#### [Task directions]
Please count how many lines of the records below contain the word "does" and reply with only that number.

#### [Records shown]
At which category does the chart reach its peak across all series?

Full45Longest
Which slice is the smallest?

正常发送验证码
...
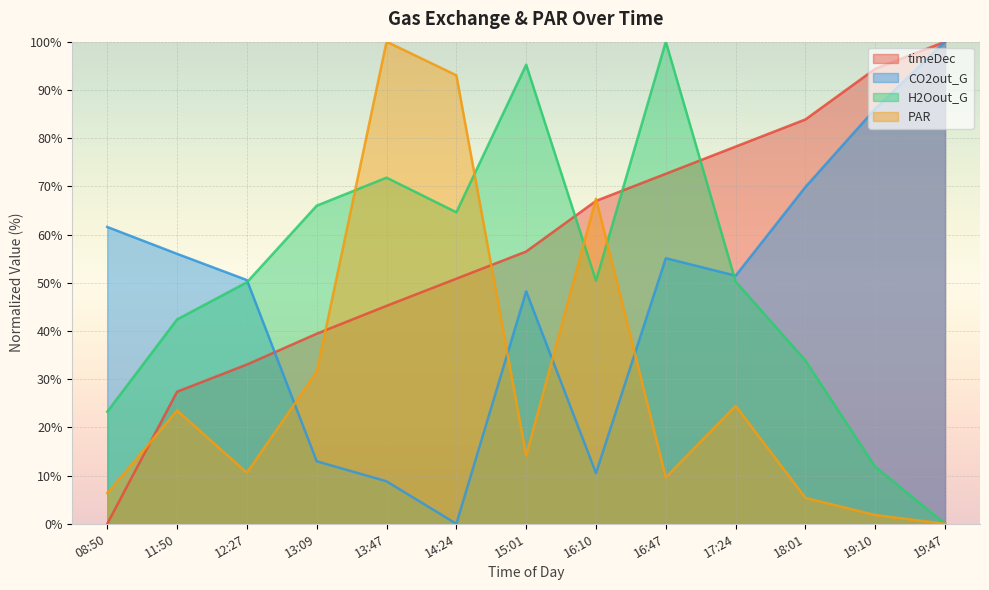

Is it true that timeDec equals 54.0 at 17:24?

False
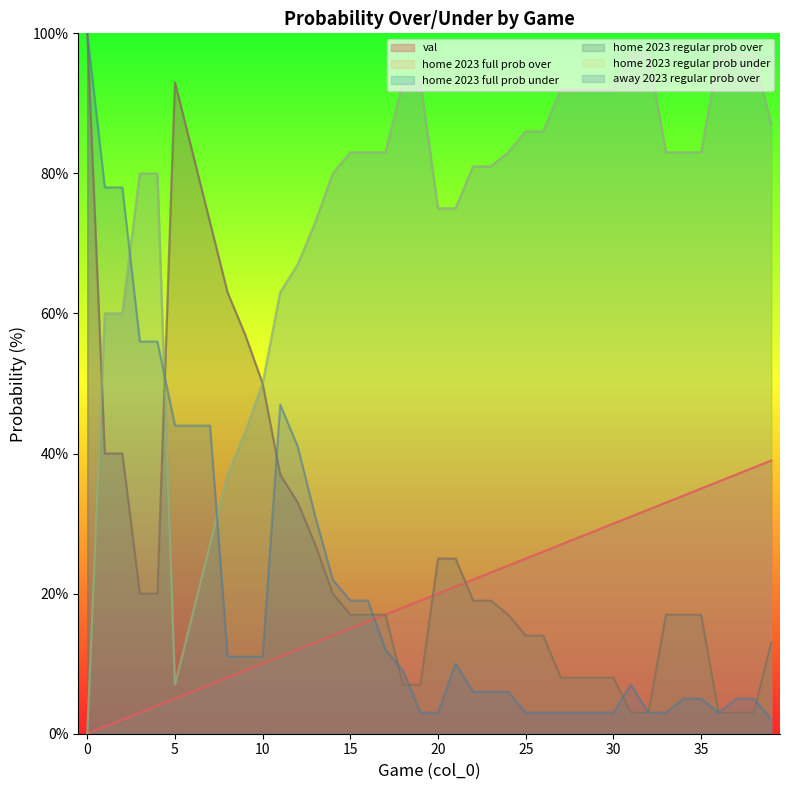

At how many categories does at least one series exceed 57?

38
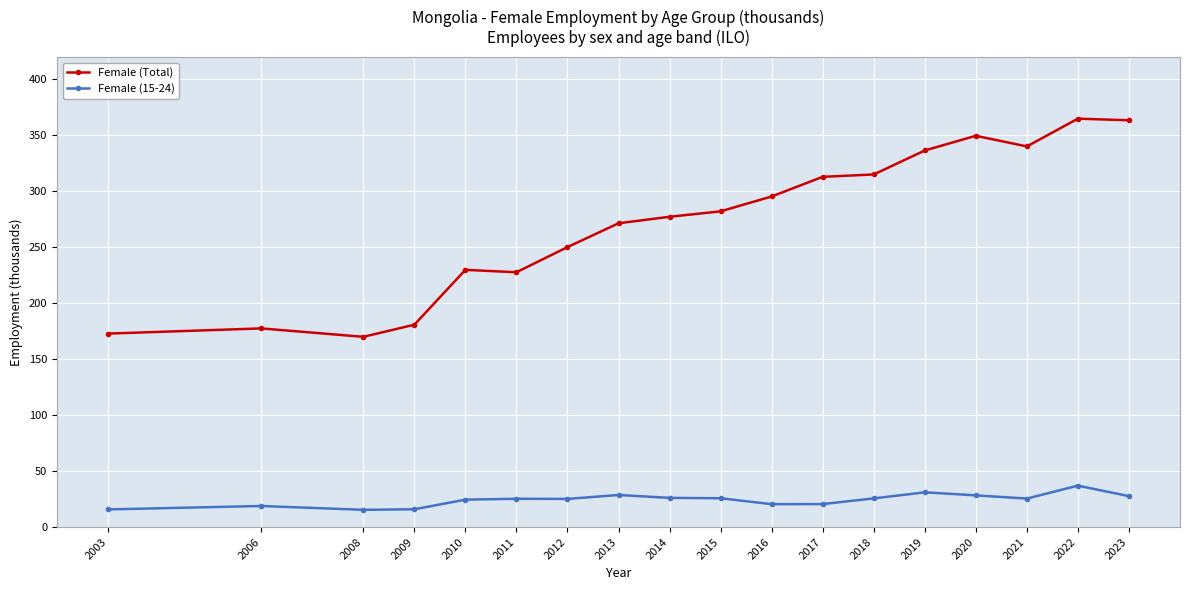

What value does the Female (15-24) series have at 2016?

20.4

#### [Answer space]
3